Tampa International Airport states it's projecting a record amount of travelers — up to 90,000 people, possibly more, during peak days. On average, 60,000 passengers go through the airport.

"It's a huge increase in passengers over spring break," TPA vice president of operations Adam Brouchard said.

Brouchard said preparations have been in place months in advance. Staffing is up across all lines of duty at the airport.

The airport suggests passengers arrive two hours before for domestic flights and three hours for international flights. Booking parking online is also an option to guarantee a spot in a preferred parking facility.

The Blue Express Curbside line also allows passengers without a checked bag to bypass the ticketing level and arrive directly to the transfer level of the main terminal. 

Recently, TPA also announced it's the first airport in the nation to partner with Uber Eats. Passengers may order ahead and pick up their food or beverage without waiting in line. 

Visitors like Greg Ancel of St. Louis, Mo. said he visited the area after 15 years. He visited to watch the Cardinals play the New York Yankees during spring training.

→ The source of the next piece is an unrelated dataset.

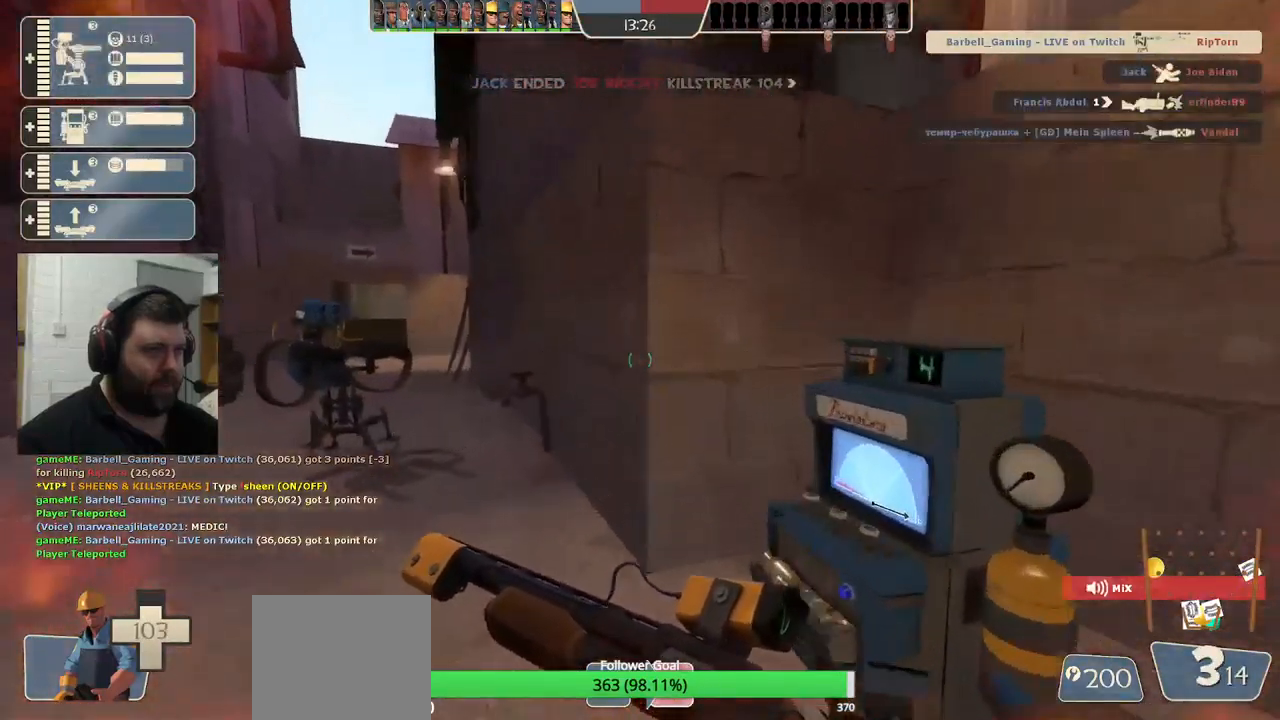
{"buttons": [], "left_stick": "center", "right_stick": "left", "events": [[83, "right_stick", "left"], [167, "left_stick", "down-right"], [367, "left_stick", "center"]]}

"The weather was great. The people were very friendly," Ancel said. "Traffic's a little heavy but that's traffic anywhere you go."

AAA also states 40% of Floridians plan to travel over spring break, according to a survey. That's up from 26% last year. 

“Previous spring travel seasons were affected by COVID-19. However, Americans are largely more confident about traveling again, and AAA has seen very strong bookings for beach destinations, cruises, and attractions," Debbie Haas, AAA vice president of travel, stated in part. 

Visitors contributed a direct impact of $4.5 billion in 2021, according to Visit Tampa Bay. The indirect and induced impacts resulted in a total economic impact of $7.1 billion to Hillsborough County alone.